All Shapes Derive From The Square

Does AI art signal a ­journey to a post-human future where artists would be mere relics?

Centre-Spread All Shapes Derive From The Square

Is the world ready to embrace art made by machines? The hypothesis was put to test by the 252-year-old British auction house Christie’s, during an auction held from Oct­ober 23-25. Portrait of Edmond de Bel­amy, from La Famille de Belamy, a 70x70 cm print on canvas by the French collective Obvious, was bought by an anonymous phone bidder for $432,500, over 40 times the initial Christie’s estimate of $7,000-$10,000. If one were to imagine the origin of this image of an aristocratic gentleman, one would perhaps think of a 17th-century portr­ait studio. A 21st-century AI program would hardly spring to mind. Yet this image is, at least in part, a leap of the machinic imagination. What is rem­arkable is not only its unca­nny resemblance to a past style, but the way it seems to enter the very soul of art: the eerin­ess of the young man’s face, his melting featu­res, pixels fading into oblivion, signifying the effects of time and decay in metaphors of art. It affords you the fundamental experience of art too—encountering the essence of humanity in an unexpected way, inducing a strange awe.

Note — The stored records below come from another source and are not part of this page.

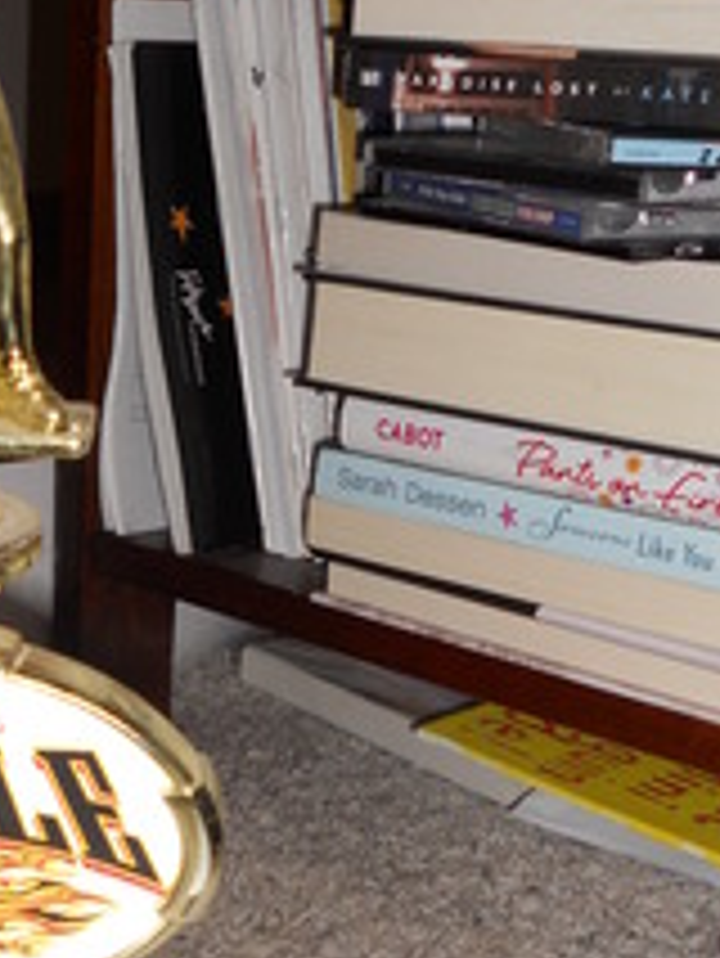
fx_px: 1995
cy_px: 679
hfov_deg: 19.9
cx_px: 22
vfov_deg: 26.8
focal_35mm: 72
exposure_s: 1/25
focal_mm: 5.8
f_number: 3.5
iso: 80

Yet its creator is, partly, a machine. The deb­ate surrounding artificial intelligence—its future and its impact on sundry ethical issues—is one of the most urgent of this age. With AI now beg­inning to extend its influence into the realm of creativity and imagination, it’s making people more nervous. Because it’s clear that we now stand to share the beautiful, human ability to create with cold, hard, mec­hanical intelligence.